Quella sera, a pochi giorni dal Natale, Umberto Silvestri era stato confermato presidente del consiglio comunale di Legnano dall’aula consiliare, che aveva respinto la mozione con 12 voti contrari e nove a favore, uno in più delle firme in calce al documento con cui le opposizioni l’avevano presentata presentata. Per il Movimento dei Cittadini, però, non si sarebbe nemmeno dovuti arrivare alla votazione, proprio perché il gruppo consiliare riteneva insufficienti le otto sottoscrizioni della proposta a fronte di 25 consiglieri comunali dal momento che il regolamento per l’organizzazione e il funzionamento del consiglio comunale richiede che a proporre la mozione di sfiducia sia almeno un terzo dei componenti del parlamentino.

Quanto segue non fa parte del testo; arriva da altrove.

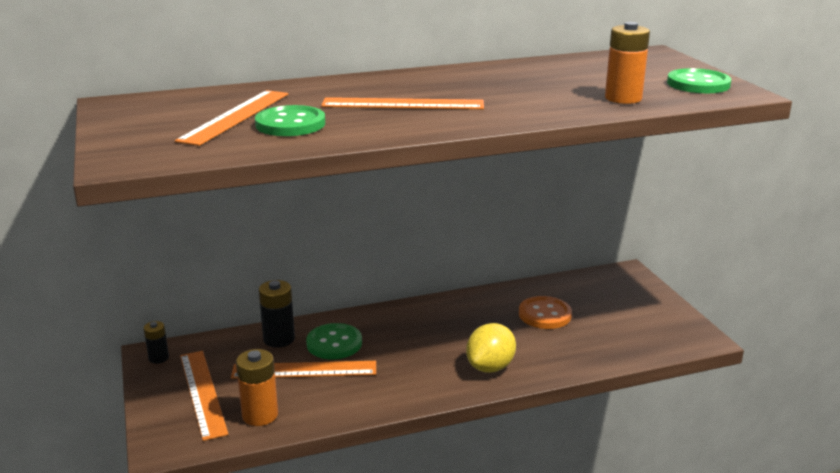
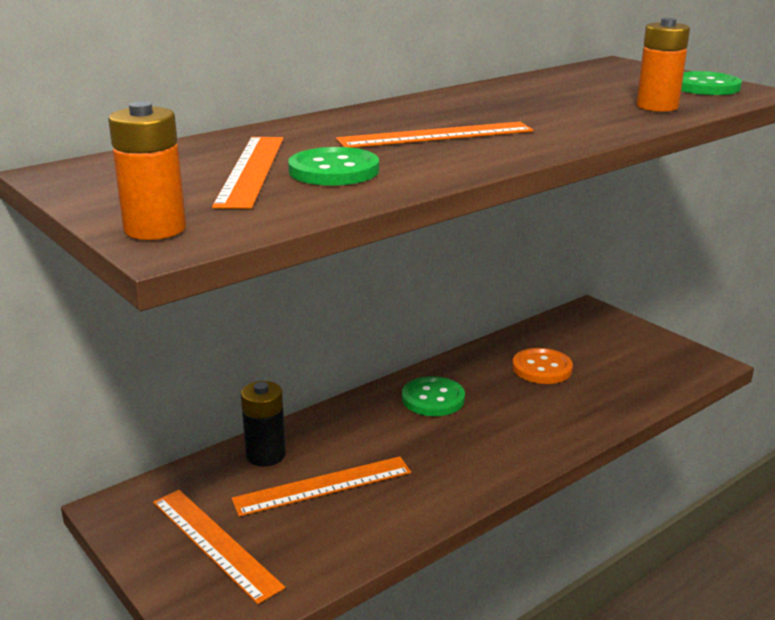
camera: 20 degrees left, 0 degrees up
black battery [144,321,169,364] -> none
orange battery [236,349,278,426] -> orange battery moved to [108,101,186,240]
green button [306,323,362,359] -> green button moved to [402,376,465,416]
yellow lemon [466,323,516,373] -> none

La questione pregiudiziale era stata respinta al mittente dal consigliere anziano Luca Benetti che presiedeva la seduta, in linea con il parere del segretario comunale Sandra D’Agostino: la dirigente, in soldoni, in assenza di un’espressa previsione aveva optato per l’arrotondamento per difetto del numero delle sottoscrizioni necessarie, a fronte della garanzia di rappresentatività del consiglio data dalla maggioranza qualificata di 2/3 dei consiglieri richiesta per l’approvazione della proposta di revoca.

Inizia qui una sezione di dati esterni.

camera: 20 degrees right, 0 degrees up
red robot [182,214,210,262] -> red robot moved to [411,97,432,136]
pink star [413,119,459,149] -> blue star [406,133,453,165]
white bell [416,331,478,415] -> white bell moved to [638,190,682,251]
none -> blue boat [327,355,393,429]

Alla base del “verdetto” della Prefettura c’è un parere del Consiglio di Stato dello scorso anno in virtù del quale «nel caso in cui il risultato della divisione del numero dei componenti l’organo collegiale (o dei consiglieri assegnati) dia un resto in decimali, si deve optare sempre per l’arrotondamento per eccesso alla cifra intera superiore»: in parole povere, nel caso del consiglio comunale di Legnano, per raggiungere il quorum pari ad un terzo dei consiglieri richiesto per la presentazione della mozione di sfiducia dal regolamento sarebbero servite almeno nove sottoscrizioni. Per il prefetto, però, «ogni vizio della procedura eventualmente invocabile è da intendersi sanato al momento della deliberazione, con la quale il consiglio ha validamente respinto la proposta».
«In senso non distante da tale logica – ha aggiunto la Prefettura nella nota di risposta al Movimento dei Cittadini – si è espressa l’amministrazione, che, interpellata da quest’ufficio, ha posto l’accento sulla differenza tra il momento propositivo della mozione (per il quale è stato ritenuto sufficiente un quorum arrotondato per difetto) e quello deliberativo, nell’ambito del quale per l’approvazione della proposta di revoca è necessario il voto favorevole dei due terzi dei consiglieri assegnati: soglia che, nel caso di specie, neanche viene in discussione per la prevalenza dei voti contrari».
La firma in meno alla mozione di sfiducia, però, per Corso Monforte non basta per parlare di danno erariale. «La questione – sottolinea infatti la Prefettura – è stata oggetto di convocazione a sé stante nell’ambito di una giornata per la quale il consiglio comunale era stato già programmato e convocato». Il prefetto, peraltro, non ha mancato di richiamare all’ordine l’intera compagine politica che siede in consiglio comunale. «Lo scrivente – si legge infatti a conclusione della nota – confida in un proficuo sviluppo dei rapporti tra gli organi elettivi del Comune, al fine di un più efficace espletamento dei compiti istituzionali al servizio dei cittadini».